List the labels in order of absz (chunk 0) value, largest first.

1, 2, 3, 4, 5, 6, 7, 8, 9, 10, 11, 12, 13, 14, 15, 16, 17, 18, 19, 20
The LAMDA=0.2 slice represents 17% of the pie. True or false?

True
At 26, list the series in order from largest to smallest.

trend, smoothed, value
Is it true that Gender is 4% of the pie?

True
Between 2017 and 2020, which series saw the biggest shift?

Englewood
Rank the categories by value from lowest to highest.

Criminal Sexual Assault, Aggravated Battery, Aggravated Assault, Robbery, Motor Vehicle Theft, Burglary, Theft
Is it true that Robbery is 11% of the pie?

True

======

#### TASK REQUIREMENTS
How many lines of the listing contain the word "largest"? Reply with the number only.

#### WRITTEN SOLUTION
2